- Coat of arms
- Interactive map of Gmina Iwonicz-Zdrój
- Coordinates (Iwonicz-Zdrój): 49°34′24″N 21°47′37″E﻿ / ﻿49.57333°N 21.79361°E
- Country: Poland
- Voivodeship: Subcarpathian
- County: Krosno County
- Seat: Iwonicz-Zdrój

Area
- • Total: 45.5 km^{2} (17.6 sq mi)

Population (2006)
- • Total: 10,945
- • Density: 241/km^{2} (623/sq mi)
- • Urban: 1,891
- • Rural: 9,054
- Website: https://web.archive.org/web/20071029025753/http://www.iwonicz-zdroj.pl/j/

= Gmina Iwonicz-Zdrój =

Gmina Iwonicz-Zdrój is an urban-rural gmina (administrative district) in Krosno County, Subcarpathian Voivodeship, in south-eastern Poland.

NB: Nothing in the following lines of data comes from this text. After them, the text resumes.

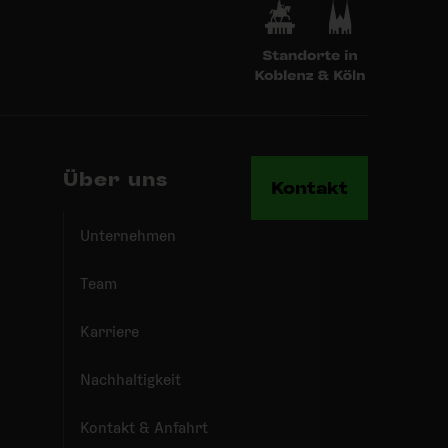
Über uns
Kontakt
Unternehmen
Team
Karriere
Nachhaltigkeit
Kontakt & Anfahrt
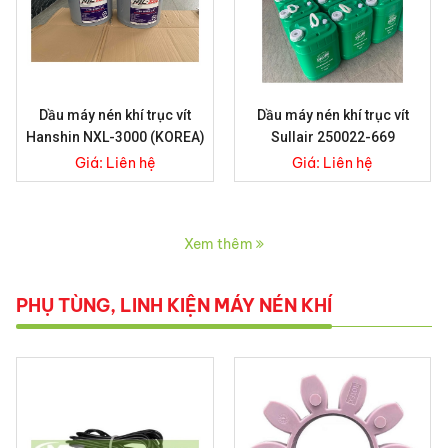
Dầu máy nén khí trục vít
Dầu máy nén khí trục vít
Hanshin NXL-3000 (KOREA)
Sullair 250022-669
Giá:
Liên hệ
Giá:
Liên hệ
Xem thêm
PHỤ TÙNG, LINH KIỆN MÁY NÉN KHÍ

Its seat is the town of Iwonicz-Zdrój, which lies approximately 13 km south of Krosno and 54 km south of the regional capital Rzeszów.

The gmina covers an area of 45.5 km2, and as of 2006 its total population is 10,945 (out of which the population of Iwonicz-Zdrój amounts to 1,891, and the population of the rural part of the gmina is 9,054).

==Villages==
Apart from the town of Iwonicz-Zdrój, the gmina contains the villages (sołectwos) of Iwonicz, Lubatowa and Lubatówka.

==Neighbouring gminas==
Gmina Iwonicz-Zdrój is bordered by the gminas of Dukla, Miejsce Piastowe and Rymanów.